A month in, I was moved into a research project which saw me making a database of every business funded
over the last 4 years and visiting them to see how those businesses were doing now. At the end, I wrote a report
and made a proposal on how the UNHCR business grants can be better distributed to have a greater impact on
the families and communities. I am interested anyway in understanding the impact on people of international
humanitarian assistance in the form of aid and grants so this project was ideal for me. It showed me that the
money coming in from the UN does have a real impact on people’s lives.

The people I worked with were some the best people I have ever known, the office was full of laughter, we had
Afrikaners, English, international interns, Xhosas, and a few former refugees. I loved the mix of humour and
culture. There was so much enthusiastic for life here and we enjoyed experiencing each other’s cultures. We
cooked lunch together in the office a few times a week, went to African Rap slams in the townships and had many
braais all over Cape Town. We became family!

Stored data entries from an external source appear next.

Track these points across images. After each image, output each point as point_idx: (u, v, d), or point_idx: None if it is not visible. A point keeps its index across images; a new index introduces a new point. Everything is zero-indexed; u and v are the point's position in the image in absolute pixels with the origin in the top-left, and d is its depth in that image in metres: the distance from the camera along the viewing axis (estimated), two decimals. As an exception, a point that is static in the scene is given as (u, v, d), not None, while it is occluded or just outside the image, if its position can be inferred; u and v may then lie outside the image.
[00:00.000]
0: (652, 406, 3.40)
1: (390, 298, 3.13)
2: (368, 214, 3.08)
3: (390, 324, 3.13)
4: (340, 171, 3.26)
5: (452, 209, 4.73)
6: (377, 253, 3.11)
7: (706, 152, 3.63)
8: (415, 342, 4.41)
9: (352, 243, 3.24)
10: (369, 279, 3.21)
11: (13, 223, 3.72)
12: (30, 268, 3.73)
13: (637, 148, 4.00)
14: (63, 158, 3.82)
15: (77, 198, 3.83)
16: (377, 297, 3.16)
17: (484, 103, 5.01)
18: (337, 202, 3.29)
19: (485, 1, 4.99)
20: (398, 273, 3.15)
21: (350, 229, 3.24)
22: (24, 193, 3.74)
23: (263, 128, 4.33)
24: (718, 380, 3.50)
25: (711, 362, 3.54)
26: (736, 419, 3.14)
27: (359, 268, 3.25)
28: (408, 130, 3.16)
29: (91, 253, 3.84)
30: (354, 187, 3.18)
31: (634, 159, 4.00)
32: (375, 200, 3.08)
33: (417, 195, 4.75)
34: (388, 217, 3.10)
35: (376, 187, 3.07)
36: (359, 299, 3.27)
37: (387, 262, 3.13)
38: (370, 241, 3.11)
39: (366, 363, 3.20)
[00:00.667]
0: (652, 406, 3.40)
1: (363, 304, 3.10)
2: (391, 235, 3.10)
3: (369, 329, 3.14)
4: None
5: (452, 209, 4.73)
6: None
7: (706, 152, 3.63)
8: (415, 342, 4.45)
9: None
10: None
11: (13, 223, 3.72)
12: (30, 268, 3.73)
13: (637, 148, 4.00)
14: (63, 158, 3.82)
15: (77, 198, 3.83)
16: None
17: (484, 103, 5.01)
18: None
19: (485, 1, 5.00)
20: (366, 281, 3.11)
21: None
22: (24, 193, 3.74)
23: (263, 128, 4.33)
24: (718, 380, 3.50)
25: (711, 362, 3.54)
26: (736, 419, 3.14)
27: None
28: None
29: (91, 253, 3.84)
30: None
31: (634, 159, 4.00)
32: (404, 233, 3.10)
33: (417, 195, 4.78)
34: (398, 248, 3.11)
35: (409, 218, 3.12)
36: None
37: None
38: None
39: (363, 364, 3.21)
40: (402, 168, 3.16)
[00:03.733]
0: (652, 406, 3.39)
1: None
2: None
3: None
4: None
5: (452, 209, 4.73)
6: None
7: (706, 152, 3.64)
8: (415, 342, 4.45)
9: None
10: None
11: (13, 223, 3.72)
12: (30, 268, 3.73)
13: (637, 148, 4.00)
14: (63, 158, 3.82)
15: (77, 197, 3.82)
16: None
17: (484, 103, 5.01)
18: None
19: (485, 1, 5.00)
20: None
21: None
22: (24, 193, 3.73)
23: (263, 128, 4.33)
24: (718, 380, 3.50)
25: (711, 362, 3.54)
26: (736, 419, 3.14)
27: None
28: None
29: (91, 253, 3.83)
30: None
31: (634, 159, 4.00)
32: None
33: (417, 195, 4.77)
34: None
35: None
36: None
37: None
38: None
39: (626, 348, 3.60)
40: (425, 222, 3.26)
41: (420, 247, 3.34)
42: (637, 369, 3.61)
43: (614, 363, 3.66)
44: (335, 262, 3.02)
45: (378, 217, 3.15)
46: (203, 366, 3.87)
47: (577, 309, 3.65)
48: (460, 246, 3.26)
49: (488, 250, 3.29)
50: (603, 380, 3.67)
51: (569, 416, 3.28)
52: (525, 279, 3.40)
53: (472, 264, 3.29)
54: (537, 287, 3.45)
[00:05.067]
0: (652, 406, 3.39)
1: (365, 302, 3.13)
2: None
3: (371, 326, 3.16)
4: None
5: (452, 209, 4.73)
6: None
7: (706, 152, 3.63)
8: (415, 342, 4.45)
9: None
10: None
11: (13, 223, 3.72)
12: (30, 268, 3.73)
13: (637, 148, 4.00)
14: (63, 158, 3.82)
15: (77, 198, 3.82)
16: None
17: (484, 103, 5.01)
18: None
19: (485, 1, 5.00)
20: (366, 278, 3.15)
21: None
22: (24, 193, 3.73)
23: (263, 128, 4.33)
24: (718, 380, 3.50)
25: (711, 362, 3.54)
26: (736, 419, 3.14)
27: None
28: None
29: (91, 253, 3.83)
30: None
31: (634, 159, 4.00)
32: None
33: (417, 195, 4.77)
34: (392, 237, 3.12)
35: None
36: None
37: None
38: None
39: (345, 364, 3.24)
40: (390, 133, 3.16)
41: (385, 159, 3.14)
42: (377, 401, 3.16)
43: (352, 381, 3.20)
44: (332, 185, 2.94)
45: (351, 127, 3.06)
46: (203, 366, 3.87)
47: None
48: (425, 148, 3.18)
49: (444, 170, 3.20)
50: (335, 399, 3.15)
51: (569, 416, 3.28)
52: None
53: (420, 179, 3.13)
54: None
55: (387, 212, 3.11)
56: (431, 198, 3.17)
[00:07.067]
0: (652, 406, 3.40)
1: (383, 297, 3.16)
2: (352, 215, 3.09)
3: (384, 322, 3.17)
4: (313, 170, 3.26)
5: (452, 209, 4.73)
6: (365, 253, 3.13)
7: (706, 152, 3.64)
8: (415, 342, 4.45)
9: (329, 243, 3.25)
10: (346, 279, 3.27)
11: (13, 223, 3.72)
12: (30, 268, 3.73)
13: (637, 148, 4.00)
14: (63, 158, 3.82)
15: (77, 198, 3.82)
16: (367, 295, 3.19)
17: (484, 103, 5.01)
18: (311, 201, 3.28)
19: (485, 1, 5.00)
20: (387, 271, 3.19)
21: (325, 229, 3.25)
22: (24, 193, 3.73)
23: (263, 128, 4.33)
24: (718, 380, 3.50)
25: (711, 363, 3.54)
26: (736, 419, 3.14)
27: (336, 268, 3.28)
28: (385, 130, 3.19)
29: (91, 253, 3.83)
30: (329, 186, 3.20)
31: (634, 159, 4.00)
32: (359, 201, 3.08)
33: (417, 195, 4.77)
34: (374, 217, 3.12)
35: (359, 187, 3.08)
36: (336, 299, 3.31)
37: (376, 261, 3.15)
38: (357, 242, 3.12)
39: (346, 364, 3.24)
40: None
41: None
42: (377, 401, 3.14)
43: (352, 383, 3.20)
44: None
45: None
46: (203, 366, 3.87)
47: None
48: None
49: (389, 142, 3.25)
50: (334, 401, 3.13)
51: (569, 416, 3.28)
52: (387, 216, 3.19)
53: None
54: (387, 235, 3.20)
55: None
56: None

If I lived in Cape Town 10 years, I would still have more to see and do, the city hums with activity and brings you
to life. I was so busy outside of work - wine tours, climbing Table Mountain, hiking Lion’s Head in the full moon,
sundowners on Camps Bay, surfing at Muizenburg, picnics in Kistenbosch gardens, eating fish straight off the
boats, rock climbing and rowing as well as visiting local markets, concerts, nightspots, restaurants, beaches and
much more! It was wonderful to get immersed in Cape Town life, even catching the trains and taxis was eventful
(we were sung to, preached at and heard the jazz keyboard - the trains are crazy for busking!).

I relished the challenges and adventures my placement brought. This job and time in Cape Town taught me so
much about the practical realities of politics and how the international theory we learn about in lectures plays out
in reality. I would highly recommend doing a placement. I gained so much from stepping outside of the academic
environment into a real-life politicised experience, in Africa.